Gideon gave him a rundown that started the same way Stephen's did.
“I was forced underground when that cutter showed up and started going to town on the boss. Went through his suit like it was fucking butter, man. I got jumped by a bunch of beetle things, got hit twice. Holed up in a storage room and licked my wounds for the better part of an hour. There was a lot going on out there and I wasn't really prepared to see what I saw. I was expecting a rival corporation, not a bunch of fucking sci-fi monsters.”
Trent chuckled as he scrounged around for some painkillers. He didn't feel like digging into his own personal supply if he could help it, and the infirmary was well-stocked. It seemed to have been mostly passed over by the chaos overhead. It was like the eye of a hurricane. Trent found a bottle of extra-strength painkillers and washed them down with water from a sink. He splashed water on his face a few times and dried off.
“I've been h
anging around down here ever since, trying to find a safe way up and someone to get into contact with. I thought everyone else was dead.”
Trent gave him his own rough version of events, ending with the attack by the thing with the immense maw.
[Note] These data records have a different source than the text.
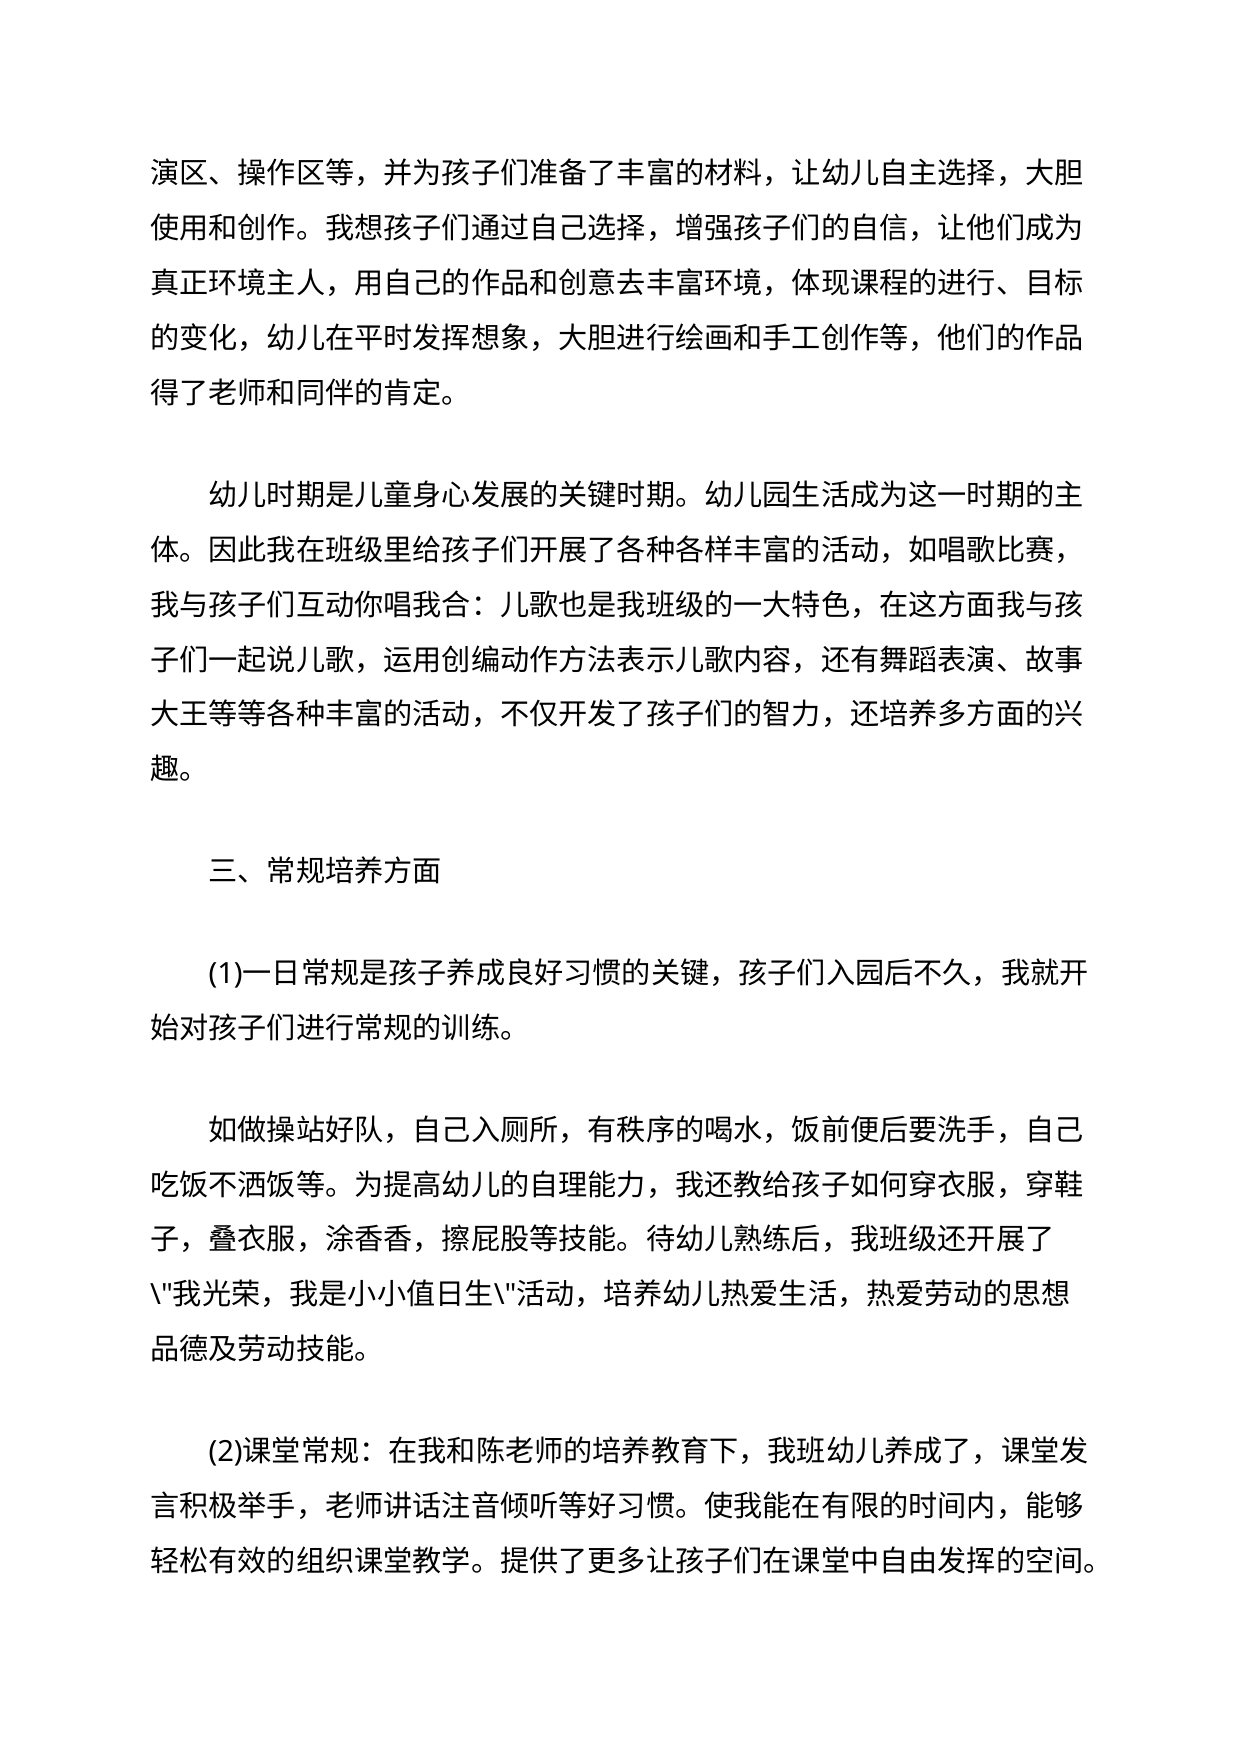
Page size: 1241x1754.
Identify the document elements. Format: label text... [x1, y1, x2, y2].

text 幼儿时期是儿童身心发展的关键时期。幼儿园生活成为这一时期的主体。因此我在班级里给孩子们开展了各种各样丰富的活动，如唱歌比赛，我与孩子们互动你唱我合：儿歌也是我班级的一大特色，在这方面我与孩子们一起说儿歌，运用创编动作方法表示儿歌内容，还有舞蹈表演、故事大王等等各种丰富的活动，不仅开发了孩子们的智力，还培养多方面的兴趣。 [150, 471, 1090, 788]
text (1)一日常规是孩子养成良好习惯的关键，孩子们入园后不久，我就开始对孩子们进行常规的训练。 [150, 949, 1090, 1047]
text 三、常规培养方面 [150, 848, 1090, 890]
text (2)课堂常规：在我和陈老师的培养教育下，我班幼儿养成了，课堂发言积极举手，老师讲话注音倾听等好习惯。使我能在有限的时间内，能够轻松有效的组织课堂教学。提供了更多让孩子们在课堂中自由发挥的空间。 [150, 1428, 1090, 1580]
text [150, 150, 1090, 412]
text 如做操站好队，自己入厕所，有秩序的喝水，饭前便后要洗手，自己吃饭不洒饭等。为提高幼儿的自理能力，我还教给孩子如何穿衣服，穿鞋子，叠衣服，涂香香，擦屁股等技能。待幼儿熟练后，我班级还开展了\"我光荣，我是小小值日生\"活动，培养幼儿热爱生活，热爱劳动的思想品德及劳动技能。 [150, 1106, 1090, 1368]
“So, now what?” Gideon asked finally.
“I know I'm finding Drake, dead or alive. And, I've got to be honest, I'd obviously welcome your help, but if that objective doesn't scan with you, then I've got to go off on my own. It's completely non-negotiable,” Trent replied.
Gideon chuckled. “I feel you. And I'll stick with you. I'm not a hundred percent sure about getting out of this place by myself. Hell, not even fifty. Especially not with these new players to the game. What are you thinking about them, rival corporation?”
“Probably,” Trent said, relieved that Gideon was going to stick with him. The guy was obviously hell on wheels.
“So you haven't heard from anyone?” Gideon asked after a moment.
Trent shook his head. He pulled his helmet back on and secured it firmly, then ran a quick suit-check to make sure everything was still working right.
“Nothing,” he replied.
“Fantastic. We're going to have to find someone, preferably a tech. Whatever we plan, I imagine it'll involve terminals and decryption and shit like that. Not really my thing,” Gideon said.
“Me neither,” Trent agreed.
They finished getting ready, checking their suits and their gear, then headed back out of the infirmary and into the antechamber.
The pair set off.
* * * * *
Trent climbed up the ladder first, activating the hatch at the top and playing dice with his life once more as he poked his head out. There was nothing waiting for him atop the ladder in the small storage bay. He and Gideon had managed to get in contact with Stephen, who had made it, somehow, to the storage structure and was by himself. They spoke for a little while about what might be done to formulate some kind of plan.